‘Freight Wagon Memorial’ and plaque at the Winterhude District School
The progressive school on Meerweinstrasse was founded in 1930. From 5 March 1933, under the slogan of ‘No more red pedagogy’, the National Socialists in Hamburg began agitating against schools like the Meerwein school, which were loyal to the democratic republic. The Law for the Restoration of the Professional Civil Service of 7 April 1933 was the basis for banning ‘non-Aryans’ from public service. The Jewish teachers Julia Cohn and Hertha Feiner-Asmus and their children were forced to leave the school. Julia Cohn was able to send her son to England before the war started, but she herself was deported from Hamburg in 1941 and murdered in Riga. The two daughters of Hertha Feiner-Asmus survived in Switzerland, while she herself died on a transport to Auschwitz in 1943.
Since 1983, the Winterhude Comprehensive School has been involved in various projects dealing with the fate of the two former teachers. The children of the murdered teachers also visited the school in the 1990s. After their visit, a plaque was placed at the entrance to the school, and in the Jarrestadt neighbourhood a street was named Hertha-Feiner-Asmus-Stieg after one of the two teachers.

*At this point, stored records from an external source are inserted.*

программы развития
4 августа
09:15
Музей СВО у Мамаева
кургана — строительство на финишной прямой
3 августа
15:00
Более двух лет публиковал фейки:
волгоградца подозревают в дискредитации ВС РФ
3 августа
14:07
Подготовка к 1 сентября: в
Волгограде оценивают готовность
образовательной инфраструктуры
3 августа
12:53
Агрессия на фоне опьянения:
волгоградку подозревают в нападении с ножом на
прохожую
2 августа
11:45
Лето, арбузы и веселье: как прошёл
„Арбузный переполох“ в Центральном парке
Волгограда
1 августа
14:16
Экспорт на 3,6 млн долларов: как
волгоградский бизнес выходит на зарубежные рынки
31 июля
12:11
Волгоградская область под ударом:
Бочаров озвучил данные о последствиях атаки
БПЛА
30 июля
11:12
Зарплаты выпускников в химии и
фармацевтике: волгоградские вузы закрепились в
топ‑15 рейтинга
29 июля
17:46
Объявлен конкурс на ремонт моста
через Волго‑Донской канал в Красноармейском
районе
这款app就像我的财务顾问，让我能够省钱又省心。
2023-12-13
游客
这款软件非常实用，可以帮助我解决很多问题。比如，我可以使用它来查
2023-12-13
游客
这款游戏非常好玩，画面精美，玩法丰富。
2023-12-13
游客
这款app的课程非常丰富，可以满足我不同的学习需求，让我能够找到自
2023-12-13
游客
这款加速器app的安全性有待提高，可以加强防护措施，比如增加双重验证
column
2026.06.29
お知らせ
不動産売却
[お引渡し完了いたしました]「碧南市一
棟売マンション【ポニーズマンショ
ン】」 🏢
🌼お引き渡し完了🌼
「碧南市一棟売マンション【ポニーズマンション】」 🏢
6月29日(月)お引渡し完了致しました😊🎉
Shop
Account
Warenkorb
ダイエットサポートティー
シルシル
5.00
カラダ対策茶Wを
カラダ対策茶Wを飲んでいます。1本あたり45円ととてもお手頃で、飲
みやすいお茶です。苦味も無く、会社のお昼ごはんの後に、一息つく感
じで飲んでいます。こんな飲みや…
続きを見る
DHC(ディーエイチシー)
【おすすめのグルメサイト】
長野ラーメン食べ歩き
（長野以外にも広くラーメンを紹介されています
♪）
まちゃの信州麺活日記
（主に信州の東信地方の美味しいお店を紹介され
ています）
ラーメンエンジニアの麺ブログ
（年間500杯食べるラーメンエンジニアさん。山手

At the same time, the school started its ‘Denk-Mal Güterwagen’ (Freight Wagon Memorial) project. Together with the sculptors Christine Schell and POM (Peter Märker), students from several different year groups, teachers and local residents created a memorial in an open workshop. The memorial occupies a small area next to the school grounds and was dedicated in November 1996. It consists of a historical freight wagon from the Reichsbahn railway company and two standing sculptures that represent the two teachers. The memorial references their deportation to the ghetto and to death.